→ Data records
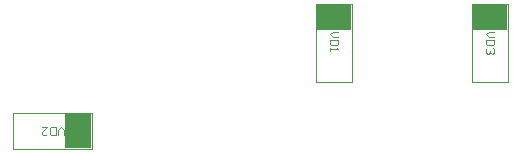
<source format=gbr>
%TF.GenerationSoftware,Altium Limited,Altium Designer,21.6.4 (81)*%
G04 Layer_Color=32768*
%FSLAX43Y43*%
%MOMM*%
%TF.SameCoordinates,1AC814DF-7433-4E0E-8A45-847F92D72221*%
%TF.FilePolarity,Positive*%
%TF.FileFunction,Other,Top_Assembly*%
%TF.Part,Single*%
G01*
G75*
%TA.AperFunction,NonConductor*%
%ADD52C,0.100*%
%ADD53R,3.000X2.250*%
%ADD54R,2.250X3.000*%
D52*
X60167Y36150D02*
Y42800D01*
X57167D02*
X60167D01*
X57167Y36150D02*
X60167D01*
X57167D02*
Y42800D01*
X18265Y30525D02*
X24915D01*
Y33525D01*
X18265Y30525D02*
Y33525D01*
X24915D01*
X46950Y36150D02*
Y42800D01*
X43950D02*
X46950D01*
X43950Y36150D02*
X46950D01*
X43950D02*
Y42800D01*
X59017Y40450D02*
X58550D01*
X58317Y40217D01*
X58550Y39983D01*
X59017D01*
Y39750D02*
X58317D01*
Y39400D01*
X58433Y39284D01*
X58900D01*
X59017Y39400D01*
Y39750D01*
X58900Y39050D02*
X59017Y38934D01*
Y38701D01*
X58900Y38584D01*
X58783D01*
X58667Y38701D01*
Y38817D01*
Y38701D01*
X58550Y38584D01*
X58433D01*
X58317Y38701D01*
Y38934D01*
X58433Y39050D01*
X22565Y31676D02*
Y32142D01*
X22332Y32375D01*
X22099Y32142D01*
Y31676D01*
X21866D02*
Y32375D01*
X21516D01*
X21399Y32259D01*
Y31792D01*
X21516Y31676D01*
X21866D01*
X20699Y32375D02*
X21166D01*
X20699Y31909D01*
Y31792D01*
X20816Y31676D01*
X21049D01*
X21166Y31792D01*
X45800Y40450D02*
X45333D01*
X45100Y40217D01*
X45333Y39983D01*
X45800D01*
Y39750D02*
X45100D01*
Y39400D01*
X45217Y39284D01*
X45683D01*
X45800Y39400D01*
Y39750D01*
X45100Y39050D02*
Y38817D01*
Y38934D01*
X45800D01*
X45683Y39050D01*
D53*
X58667Y41675D02*
D03*
X45450Y41675D02*
D03*
D54*
X23790Y32025D02*
D03*
%TF.MD5,077525b5f48fcb2650f522b03893a643*%
M02*

</source>
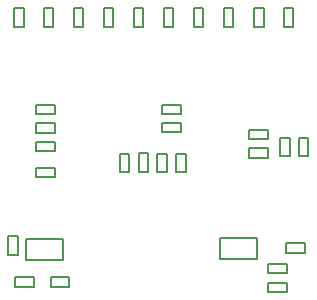
<source format=gbr>
G04 #@! TF.FileFunction,Other,Fab,Bot*
%FSLAX46Y46*%
G04 Gerber Fmt 4.6, Leading zero omitted, Abs format (unit mm)*
G04 Created by KiCad (PCBNEW 4.0.4-stable) date Wednesday, May 10, 2017 'PMt' 03:49:53 PM*
%MOMM*%
%LPD*%
G01*
G04 APERTURE LIST*
%ADD10C,0.100000*%
%ADD11C,0.150000*%
G04 APERTURE END LIST*
D10*
D11*
X57998260Y-63981280D02*
X57998260Y-63181280D01*
X56398260Y-63981280D02*
X57998260Y-63981280D01*
X56398260Y-63181280D02*
X56398260Y-63981280D01*
X57998260Y-63181280D02*
X56398260Y-63181280D01*
X57998260Y-65566240D02*
X57998260Y-64766240D01*
X56398260Y-65566240D02*
X57998260Y-65566240D01*
X56398260Y-64766240D02*
X56398260Y-65566240D01*
X57998260Y-64766240D02*
X56398260Y-64766240D01*
X47396500Y-51263600D02*
X47396500Y-52063600D01*
X48996500Y-51263600D02*
X47396500Y-51263600D01*
X48996500Y-52063600D02*
X48996500Y-51263600D01*
X47396500Y-52063600D02*
X48996500Y-52063600D01*
X47396500Y-49701500D02*
X47396500Y-50501500D01*
X48996500Y-49701500D02*
X47396500Y-49701500D01*
X48996500Y-50501500D02*
X48996500Y-49701500D01*
X47396500Y-50501500D02*
X48996500Y-50501500D01*
X36563200Y-65119200D02*
X36563200Y-64319200D01*
X34963200Y-65119200D02*
X36563200Y-65119200D01*
X34963200Y-64319200D02*
X34963200Y-65119200D01*
X36563200Y-64319200D02*
X34963200Y-64319200D01*
X35210700Y-60833100D02*
X34410700Y-60833100D01*
X35210700Y-62433100D02*
X35210700Y-60833100D01*
X34410700Y-62433100D02*
X35210700Y-62433100D01*
X34410700Y-60833100D02*
X34410700Y-62433100D01*
X37973100Y-64319200D02*
X37973100Y-65119200D01*
X39573100Y-64319200D02*
X37973100Y-64319200D01*
X39573100Y-65119200D02*
X39573100Y-64319200D01*
X37973100Y-65119200D02*
X39573100Y-65119200D01*
X48602125Y-55447462D02*
X49402125Y-55447462D01*
X48602125Y-53847462D02*
X48602125Y-55447462D01*
X49402125Y-53847462D02*
X48602125Y-53847462D01*
X49402125Y-55447462D02*
X49402125Y-53847462D01*
X47001925Y-55447462D02*
X47801925Y-55447462D01*
X47001925Y-53847462D02*
X47001925Y-55447462D01*
X47801925Y-53847462D02*
X47001925Y-53847462D01*
X47801925Y-55447462D02*
X47801925Y-53847462D01*
X45424923Y-55438801D02*
X46224923Y-55438801D01*
X45424923Y-53838801D02*
X45424923Y-55438801D01*
X46224923Y-53838801D02*
X45424923Y-53838801D01*
X46224923Y-55438801D02*
X46224923Y-53838801D01*
X43824724Y-55451501D02*
X44624724Y-55451501D01*
X43824724Y-53851501D02*
X43824724Y-55451501D01*
X44624724Y-53851501D02*
X43824724Y-53851501D01*
X44624724Y-55451501D02*
X44624724Y-53851501D01*
X57950200Y-61461700D02*
X57950200Y-62261700D01*
X59550200Y-61461700D02*
X57950200Y-61461700D01*
X59550200Y-62261700D02*
X59550200Y-61461700D01*
X57950200Y-62261700D02*
X59550200Y-62261700D01*
X38220600Y-41516400D02*
X37420600Y-41516400D01*
X38220600Y-43116400D02*
X38220600Y-41516400D01*
X37420600Y-43116400D02*
X38220600Y-43116400D01*
X37420600Y-41516400D02*
X37420600Y-43116400D01*
X43287900Y-41554500D02*
X42487900Y-41554500D01*
X43287900Y-43154500D02*
X43287900Y-41554500D01*
X42487900Y-43154500D02*
X43287900Y-43154500D01*
X42487900Y-41554500D02*
X42487900Y-43154500D01*
X35718700Y-41529100D02*
X34918700Y-41529100D01*
X35718700Y-43129100D02*
X35718700Y-41529100D01*
X34918700Y-43129100D02*
X35718700Y-43129100D01*
X34918700Y-41529100D02*
X34918700Y-43129100D01*
X40760600Y-41529100D02*
X39960600Y-41529100D01*
X40760600Y-43129100D02*
X40760600Y-41529100D01*
X39960600Y-43129100D02*
X40760600Y-43129100D01*
X39960600Y-41529100D02*
X39960600Y-43129100D01*
X45827900Y-41554500D02*
X45027900Y-41554500D01*
X45827900Y-43154500D02*
X45827900Y-41554500D01*
X45027900Y-43154500D02*
X45827900Y-43154500D01*
X45027900Y-41554500D02*
X45027900Y-43154500D01*
X56367580Y-54181960D02*
X56367580Y-53381960D01*
X54767580Y-54181960D02*
X56367580Y-54181960D01*
X54767580Y-53381960D02*
X54767580Y-54181960D01*
X56367580Y-53381960D02*
X54767580Y-53381960D01*
X56352340Y-52612240D02*
X56352340Y-51812240D01*
X54752340Y-52612240D02*
X56352340Y-52612240D01*
X54752340Y-51812240D02*
X54752340Y-52612240D01*
X56352340Y-51812240D02*
X54752340Y-51812240D01*
X58235800Y-52489200D02*
X57435800Y-52489200D01*
X58235800Y-54089200D02*
X58235800Y-52489200D01*
X57435800Y-54089200D02*
X58235800Y-54089200D01*
X57435800Y-52489200D02*
X57435800Y-54089200D01*
X59810600Y-52489200D02*
X59010600Y-52489200D01*
X59810600Y-54089200D02*
X59810600Y-52489200D01*
X59010600Y-54089200D02*
X59810600Y-54089200D01*
X59010600Y-52489200D02*
X59010600Y-54089200D01*
X57740600Y-43154500D02*
X58540600Y-43154500D01*
X57740600Y-41554500D02*
X57740600Y-43154500D01*
X58540600Y-41554500D02*
X57740600Y-41554500D01*
X58540600Y-43154500D02*
X58540600Y-41554500D01*
X52635200Y-43154500D02*
X53435200Y-43154500D01*
X52635200Y-41554500D02*
X52635200Y-43154500D01*
X53435200Y-41554500D02*
X52635200Y-41554500D01*
X53435200Y-43154500D02*
X53435200Y-41554500D01*
X47580600Y-43154500D02*
X48380600Y-43154500D01*
X47580600Y-41554500D02*
X47580600Y-43154500D01*
X48380600Y-41554500D02*
X47580600Y-41554500D01*
X48380600Y-43154500D02*
X48380600Y-41554500D01*
X55238700Y-43154500D02*
X56038700Y-43154500D01*
X55238700Y-41554500D02*
X55238700Y-43154500D01*
X56038700Y-41554500D02*
X55238700Y-41554500D01*
X56038700Y-43154500D02*
X56038700Y-41554500D01*
X50120600Y-43154500D02*
X50920600Y-43154500D01*
X50120600Y-41554500D02*
X50120600Y-43154500D01*
X50920600Y-41554500D02*
X50120600Y-41554500D01*
X50920600Y-43154500D02*
X50920600Y-41554500D01*
X36779300Y-51276300D02*
X36779300Y-52076300D01*
X38379300Y-51276300D02*
X36779300Y-51276300D01*
X38379300Y-52076300D02*
X38379300Y-51276300D01*
X36779300Y-52076300D02*
X38379300Y-52076300D01*
X38379300Y-55848200D02*
X38379300Y-55048200D01*
X36779300Y-55848200D02*
X38379300Y-55848200D01*
X36779300Y-55048200D02*
X36779300Y-55848200D01*
X38379300Y-55048200D02*
X36779300Y-55048200D01*
X38379300Y-53663800D02*
X38379300Y-52863800D01*
X36779300Y-53663800D02*
X38379300Y-53663800D01*
X36779300Y-52863800D02*
X36779300Y-53663800D01*
X38379300Y-52863800D02*
X36779300Y-52863800D01*
X36779300Y-49714200D02*
X36779300Y-50514200D01*
X38379300Y-49714200D02*
X36779300Y-49714200D01*
X38379300Y-50514200D02*
X38379300Y-49714200D01*
X36779300Y-50514200D02*
X38379300Y-50514200D01*
X38989600Y-61088700D02*
X38989600Y-62888700D01*
X38989600Y-62888700D02*
X35889600Y-62888700D01*
X35889600Y-61088700D02*
X35889600Y-62888700D01*
X38989600Y-61088700D02*
X35889600Y-61088700D01*
X55441180Y-60989640D02*
X55441180Y-62789640D01*
X55441180Y-62789640D02*
X52341180Y-62789640D01*
X52341180Y-60989640D02*
X52341180Y-62789640D01*
X55441180Y-60989640D02*
X52341180Y-60989640D01*
M02*

</source>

→ Goal of the exercise
A single figure is expected: the count of lines in the data above that include the word "LIST".

→ Reply
2